Zusammenfassung
Hypomelanosen der Haut umfassen ein breites Spektrum von angeborenen und erworbenen Störungen der Melaninpigmentierung. Diese können umschrieben oder universell sein. Die Pathobiologie der kutanen Hypomelanosen ist heterogen und reicht von Defekten in der Migration von Melanoblasten von der Neuralleiste in die Haut über Störungen der Melanogenese und des Melanintransfers an Keratinozyten bis zu autoimmunologisch und inflammatorisch vermittelter Zerstörung von Pigmentzellen. Bei einem Teil der Hypomelanosen, insbesondere bei angeborenen universellen Formen, können außer der Haut noch andere Organsysteme betroffen sein (z. B. Hermansky-Pudlak- oder Chédiak-Higashi-Syndrom), weshalb hier eine interdisziplinäre Patientenbetreuung nötig ist. Bei der Vitiligo sind in den letzten Jahren große Fortschritte in der Erforschung der Pathogenese dieser Erkrankung gemacht worden, die sich auch in vielversprechenden, neuen Therapieansätzen widerspiegeln. Diese, zu den häufigsten Formen erworbener Hypomelanosen zählende Erkrankung, erlaubt mittlerweile eine leitliniengerechte, evidenzbasierte Therapie.
Abstract
Hypomelanoses of the skin encompass a wide spectrum of congenital and acquired alterations in melanin pigmentation. These diseases can be localized or universal. The pathobiology of cutaneous hypomelanoses is heterogeneous and includes defects in melanoblast migration from the neural crest to the epidermis, alterations in melanogenesis and melanin transfer to keratinocytes, and destruction of pigment cells by autoimmune and inflammatory processes.

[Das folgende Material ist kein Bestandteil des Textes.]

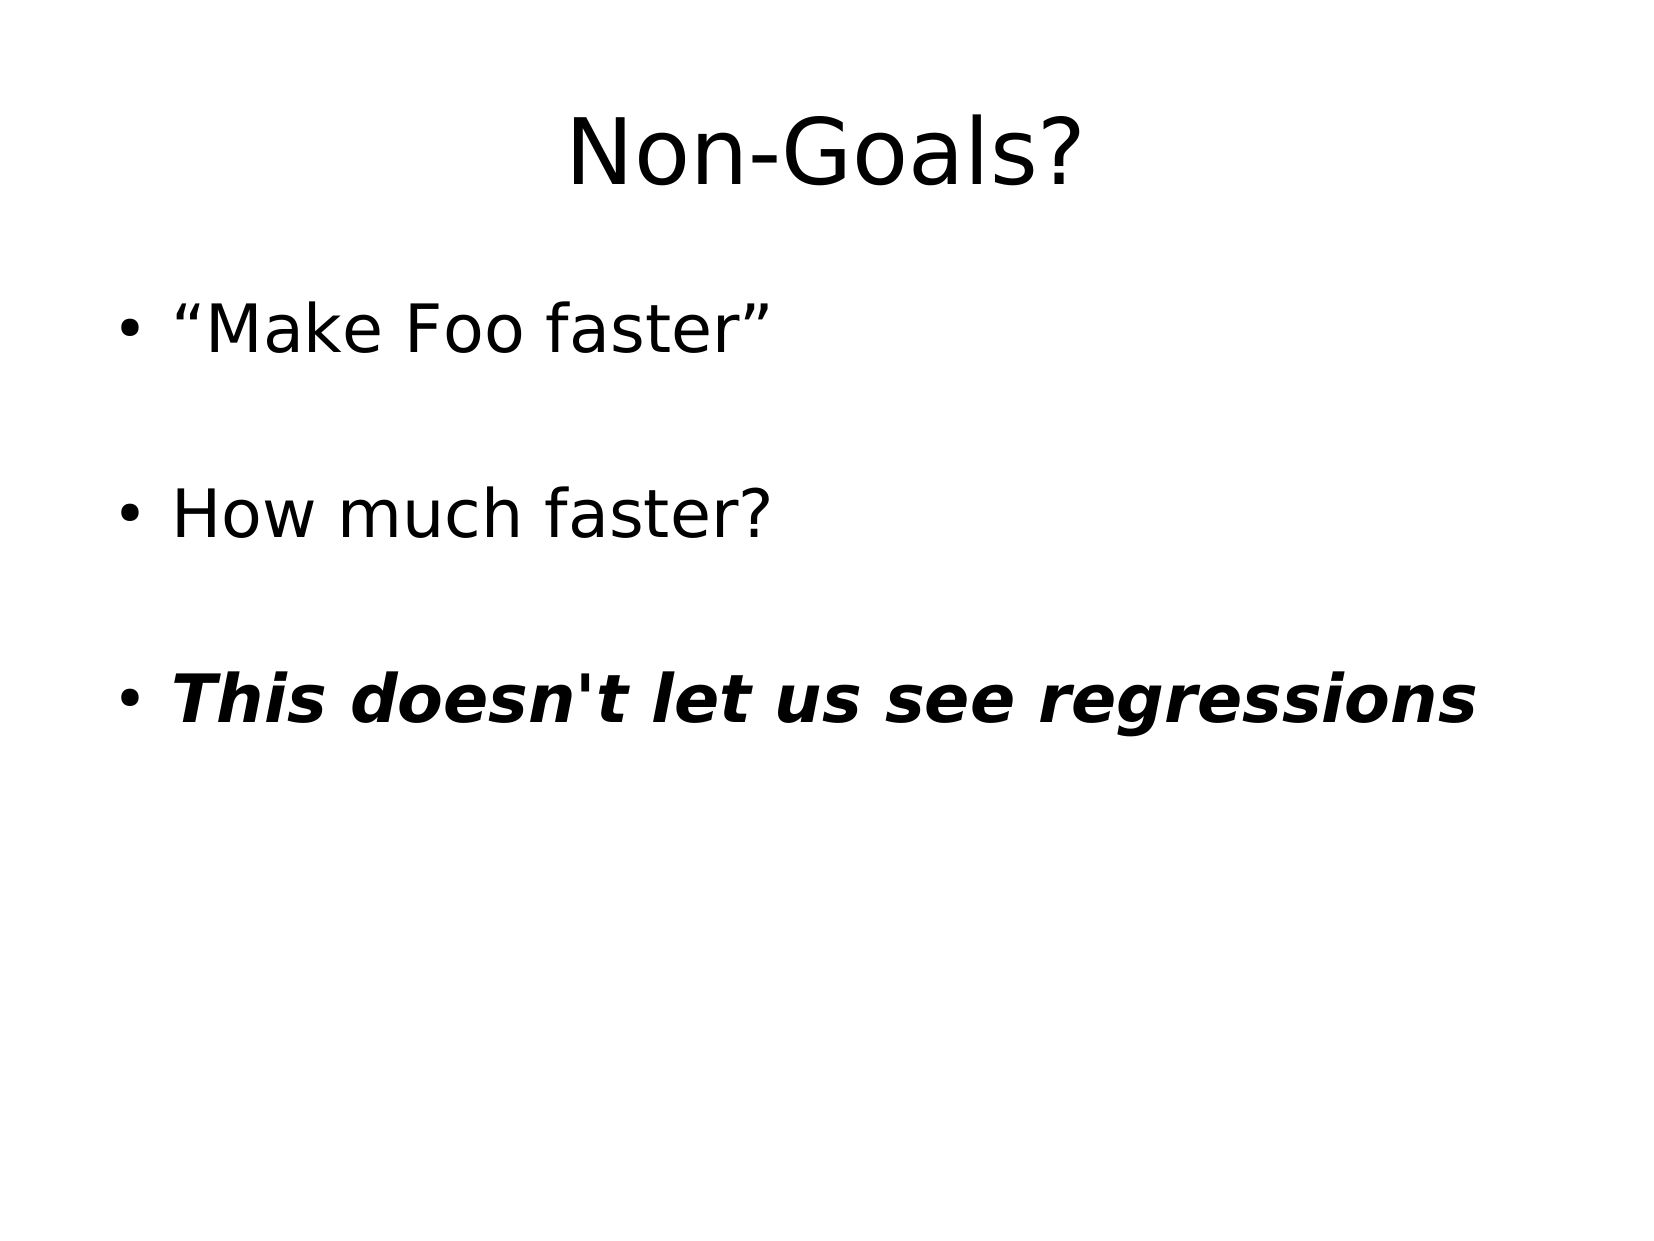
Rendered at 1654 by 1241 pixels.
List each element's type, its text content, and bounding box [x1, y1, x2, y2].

title Non-Goals? [82, 49, 1571, 257]
list “Make Foo faster” How much faster? This doesn't let us see regressions [82, 290, 1571, 1109]
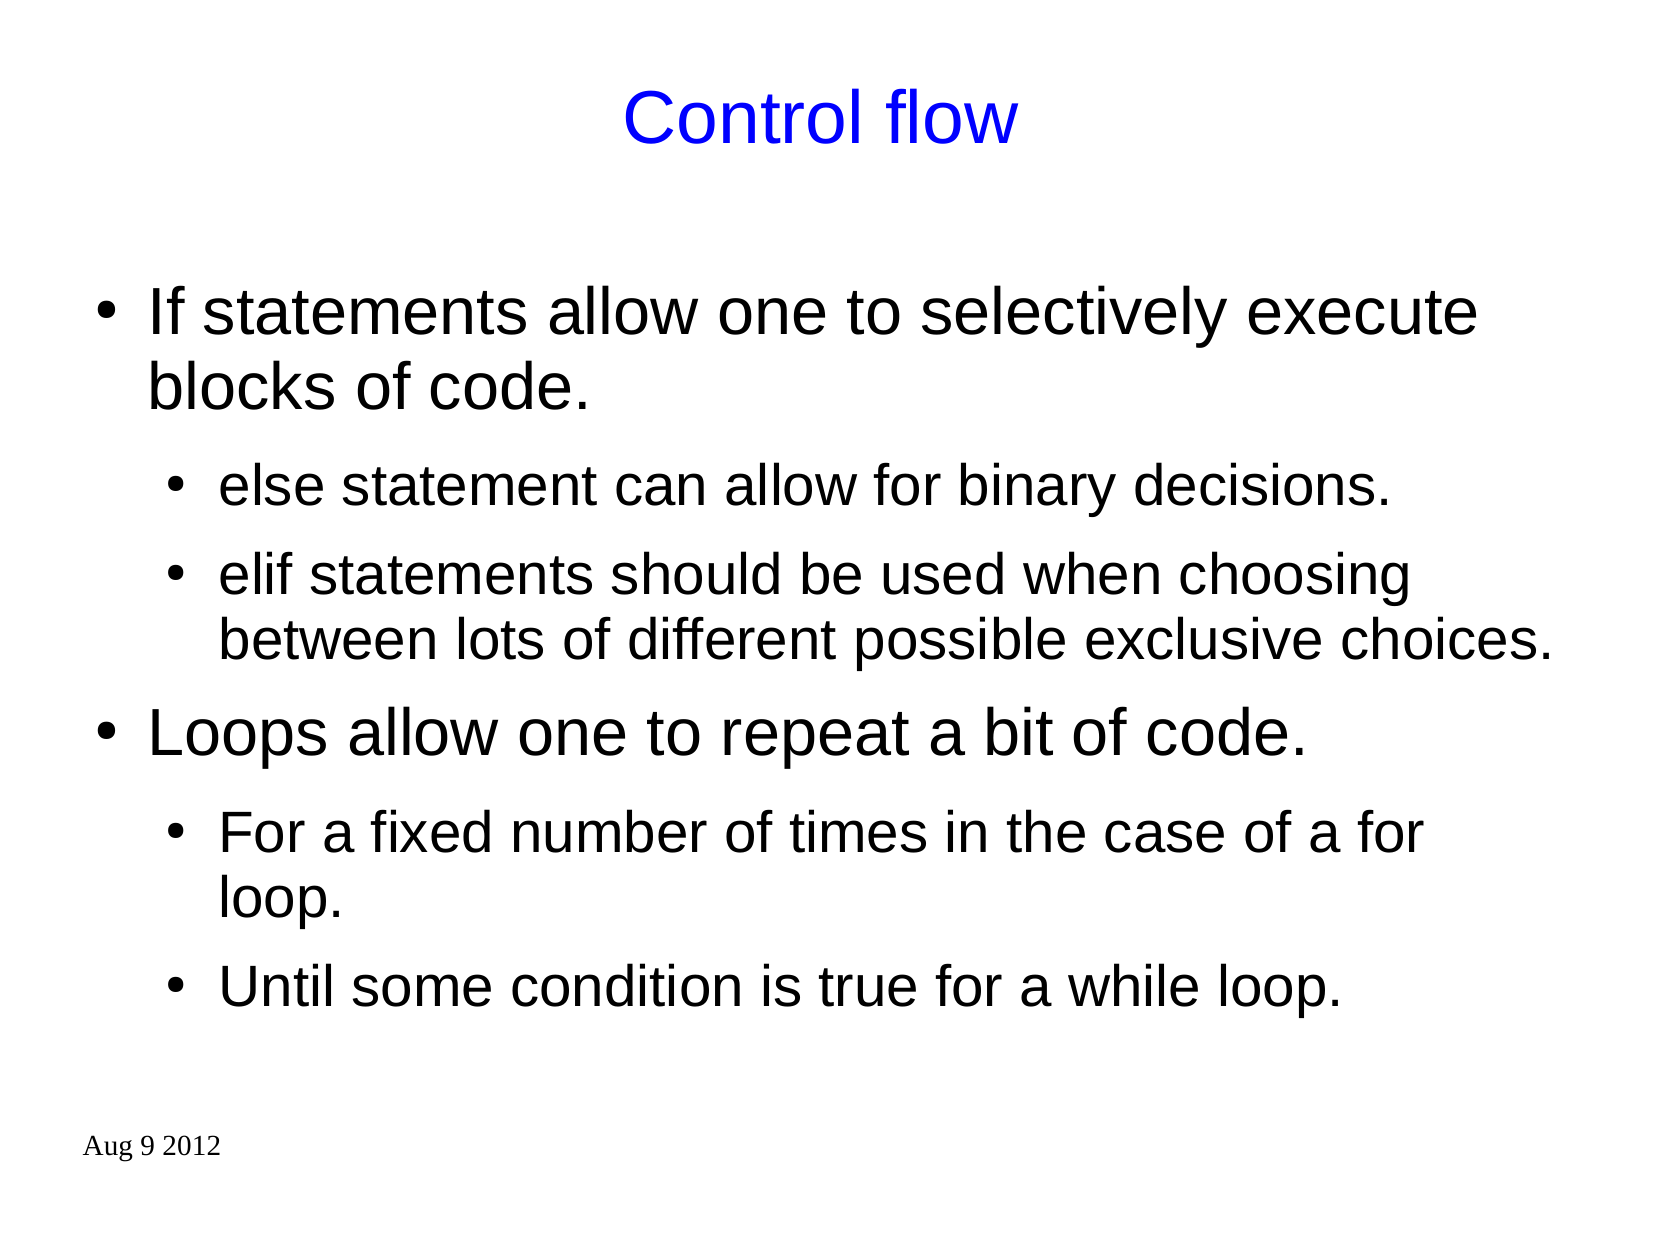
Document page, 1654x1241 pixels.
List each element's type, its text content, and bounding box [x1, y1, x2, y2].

title Control flow [76, 58, 1565, 178]
list If statements allow one to selectively execute blocks of code. else statement can allow for binary decisions. elif statements should be used when choosing between lots of different possible exclusive choices. Loops allow one to repeat a bit of code. For a fixed number of times in the case of a for loop. Until some condition is true for a while loop. [76, 274, 1565, 1093]
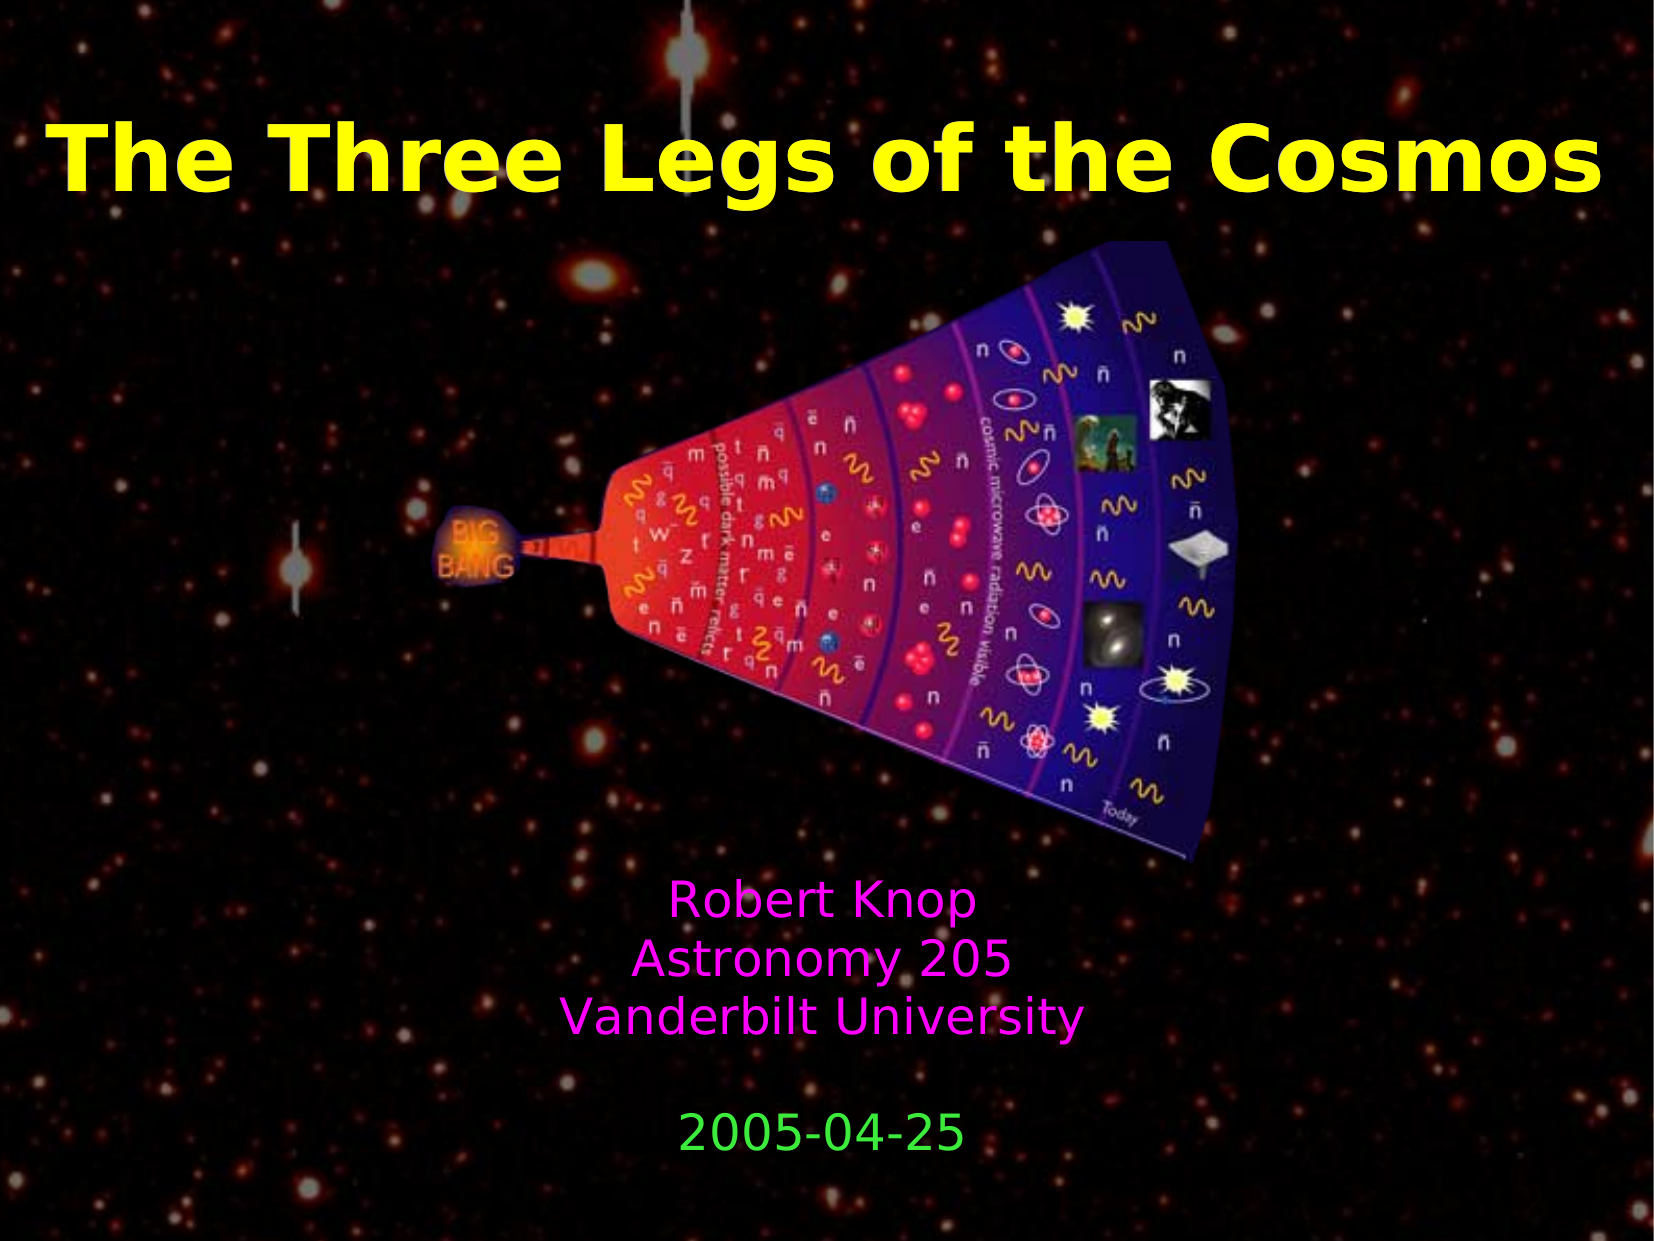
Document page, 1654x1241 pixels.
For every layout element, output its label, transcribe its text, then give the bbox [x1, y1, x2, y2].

text_box Robert Knop Astronomy 205 Vanderbilt University 2005-04-25 [559, 871, 1095, 1163]
picture [0, 0, 1654, 1241]
text_box The Three Legs of the Cosmos [46, 106, 1608, 214]
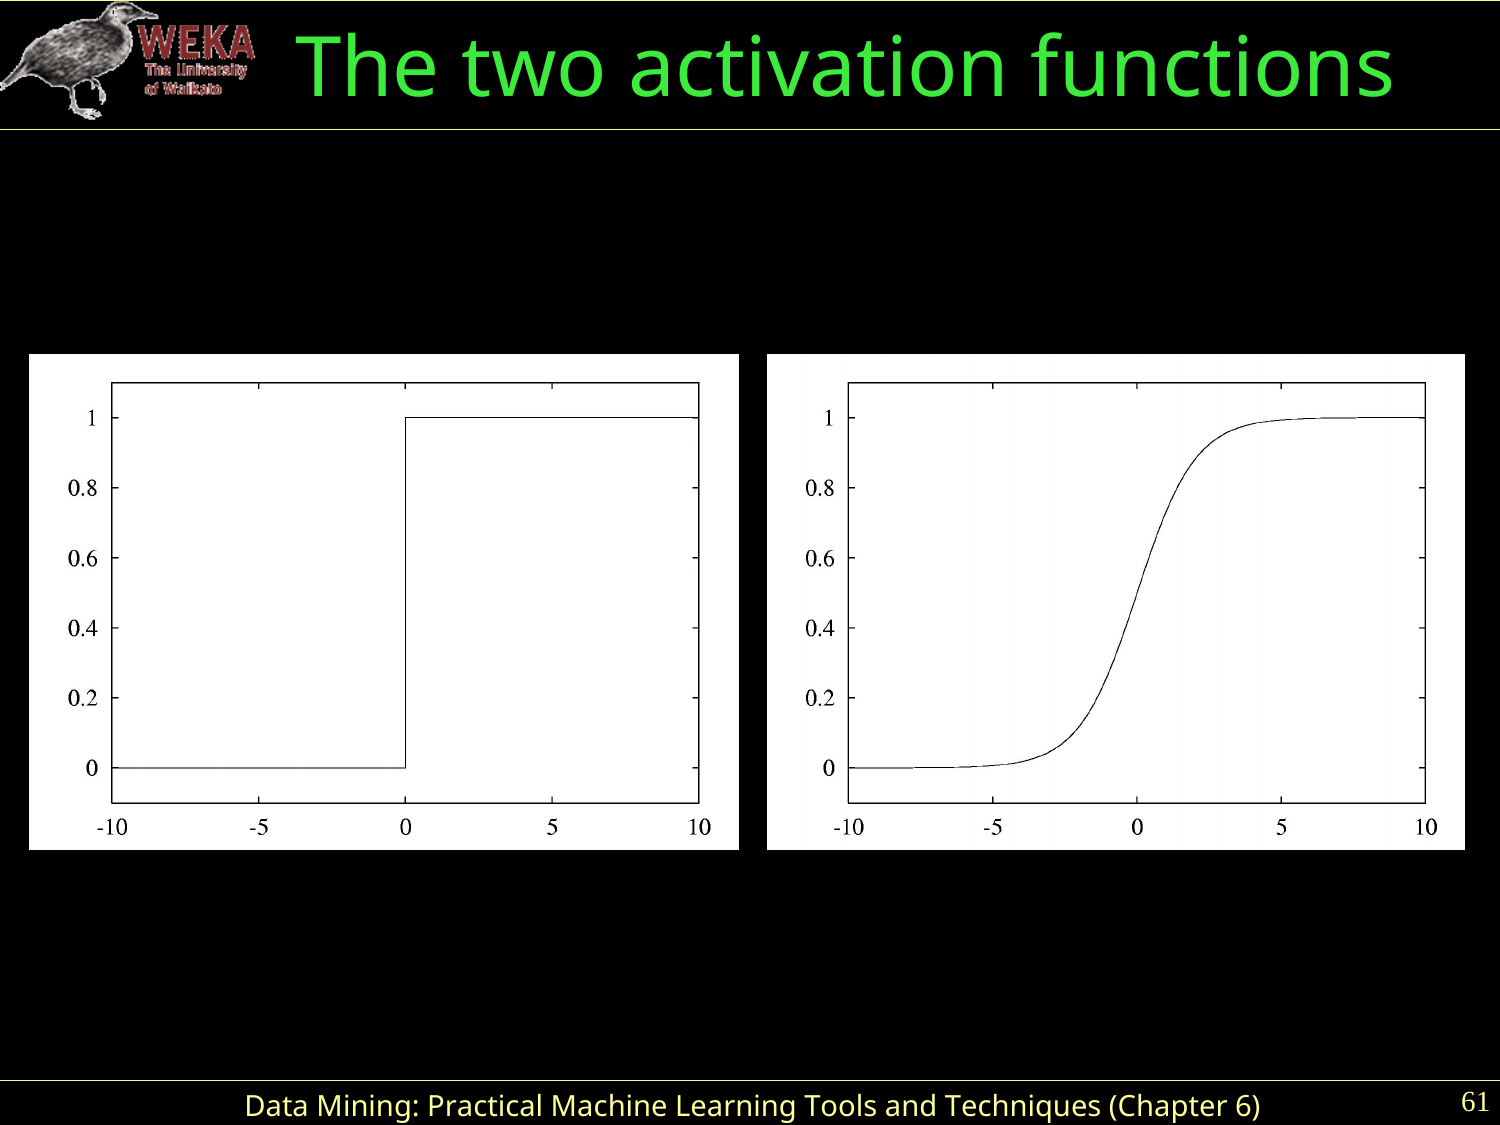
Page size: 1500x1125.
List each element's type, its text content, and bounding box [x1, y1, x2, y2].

picture [767, 354, 1465, 850]
title The two activation functions [295, 0, 1486, 159]
picture [29, 354, 739, 850]
picture [0, 1, 266, 129]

Importantly, some congenital forms of universal hypomelanoses are associated with involvement of internal organs (e.g., Hermansky–Pudlack or Chédiak–Higashi syndrome) and require interdisciplinary patient management. In recent years, significant progress has been made in our current understanding of the pathophysiology especially of vitiligo, thus, resulting in promising new treatment strategies. This disease being one of the most common forms of acquired hypomelanoses of the skin can now be treated in a guideline-oriented and evidence-based manner.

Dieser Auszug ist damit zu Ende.